▶ **GIVEN RECORDS**:
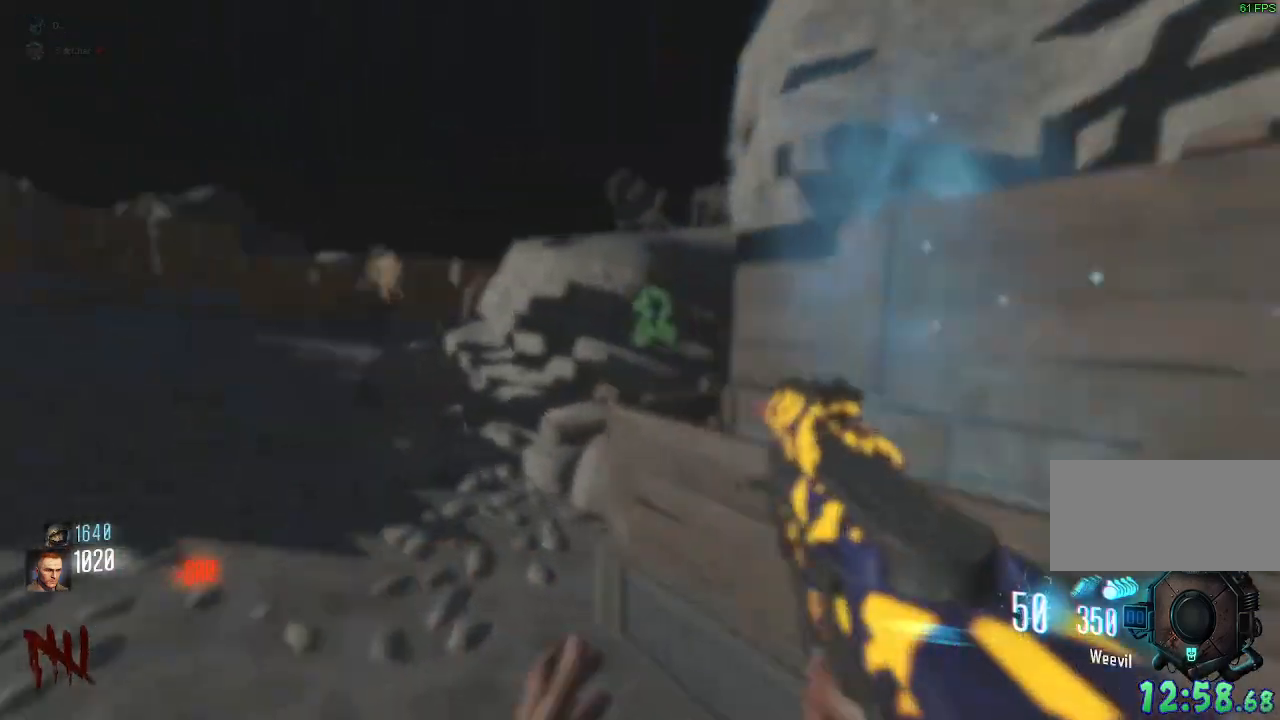
{"keys": ["a", "shift", "w"], "mouse": ["mb4"], "events": [[500, "mouse_mb4", "down"]]}
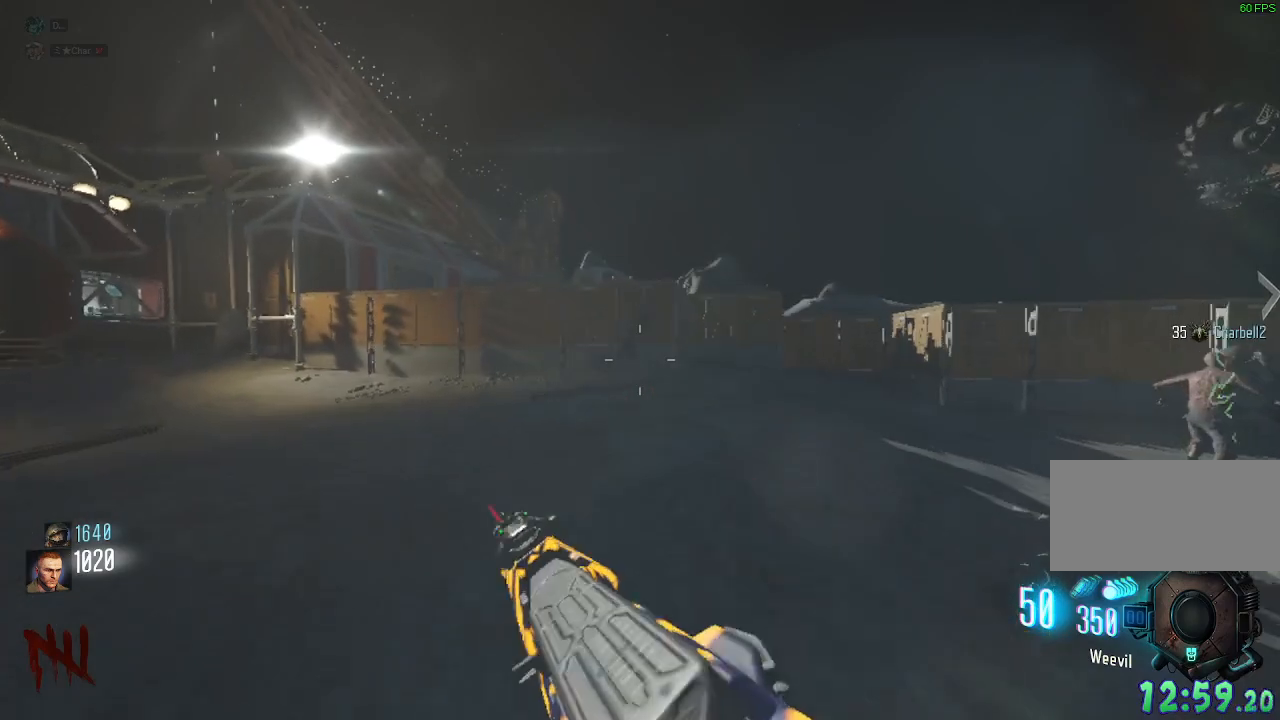
{"keys": ["a", "shift", "space", "w"], "mouse": [], "events": [[483, "mouse_mb4", "up"], [483, "space", "down"]]}
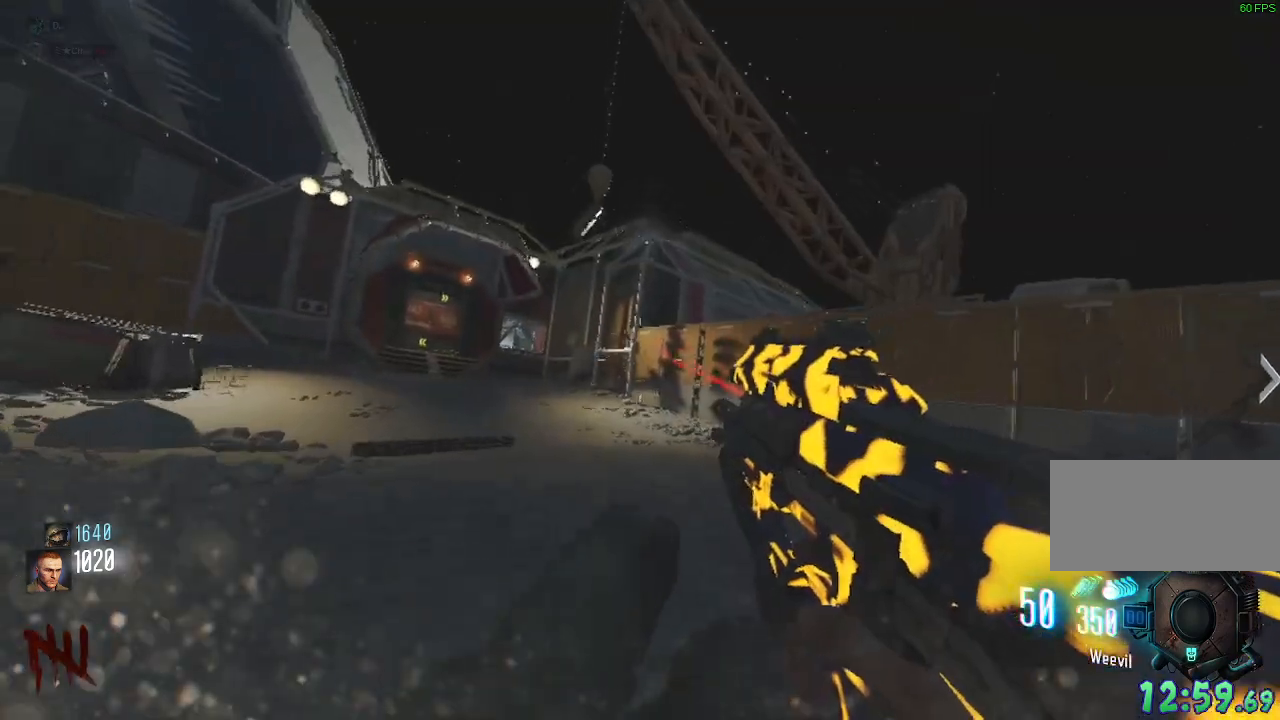
{"keys": ["a", "shift", "w"], "mouse": ["mb4"], "events": [[167, "space", "up"], [367, "mouse_mb4", "down"]]}
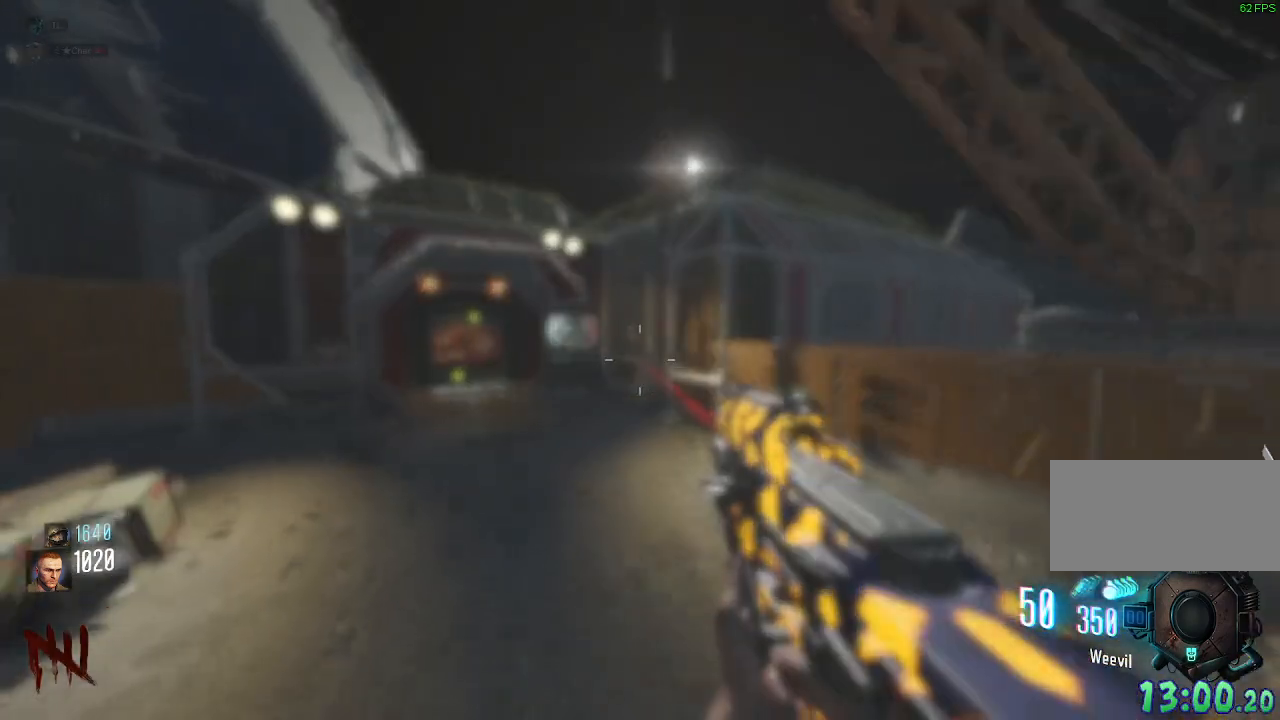
{"keys": ["a", "shift", "w"], "mouse": ["mb4"], "events": []}
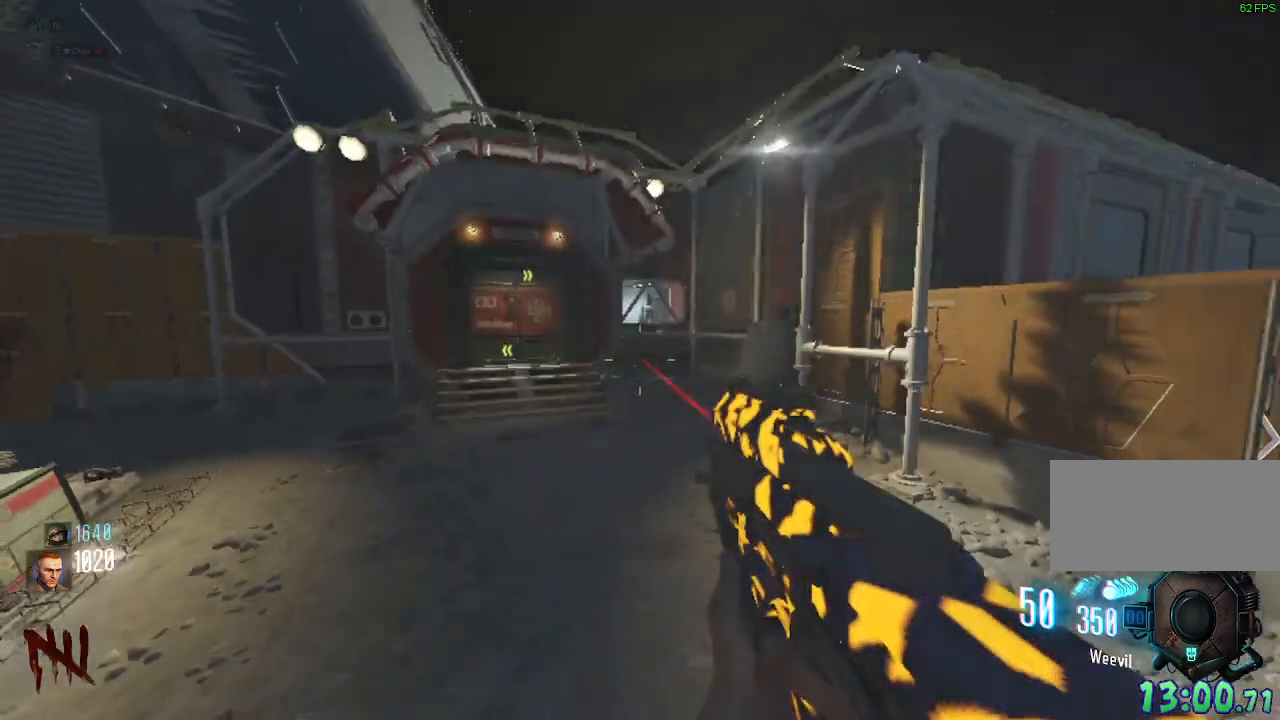
{"keys": ["a", "shift", "w"], "mouse": ["mb4"]}
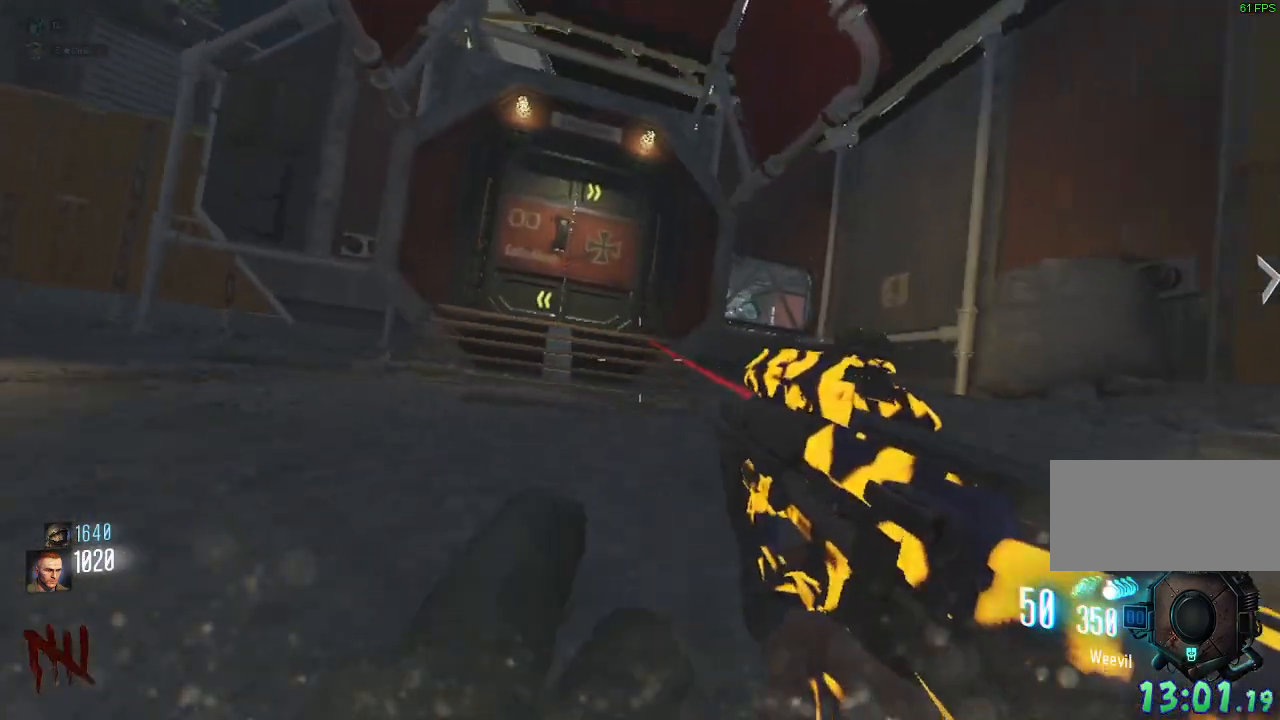
{"keys": ["w"], "mouse": [], "events": [[17, "mouse_mb4", "up"], [50, "space", "down"], [100, "a", "up"], [100, "shift", "up"], [150, "space", "up"]]}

▶ **WORK REQUEST**: Word-for-word output of every record is needed, with images omitted.

▶ **TASK SOLUTION**:
{"keys": ["a", "shift", "w"], "mouse": ["mb4"], "events": [[500, "mouse_mb4", "down"]]}
{"keys": ["a", "shift", "space", "w"], "mouse": [], "events": [[483, "mouse_mb4", "up"], [483, "space", "down"]]}
{"keys": ["a", "shift", "w"], "mouse": ["mb4"], "events": [[167, "space", "up"], [367, "mouse_mb4", "down"]]}
{"keys": ["a", "shift", "w"], "mouse": ["mb4"], "events": []}
{"keys": ["a", "shift", "w"], "mouse": ["mb4"]}
{"keys": ["w"], "mouse": [], "events": [[17, "mouse_mb4", "up"], [50, "space", "down"], [100, "a", "up"], [100, "shift", "up"], [150, "space", "up"]]}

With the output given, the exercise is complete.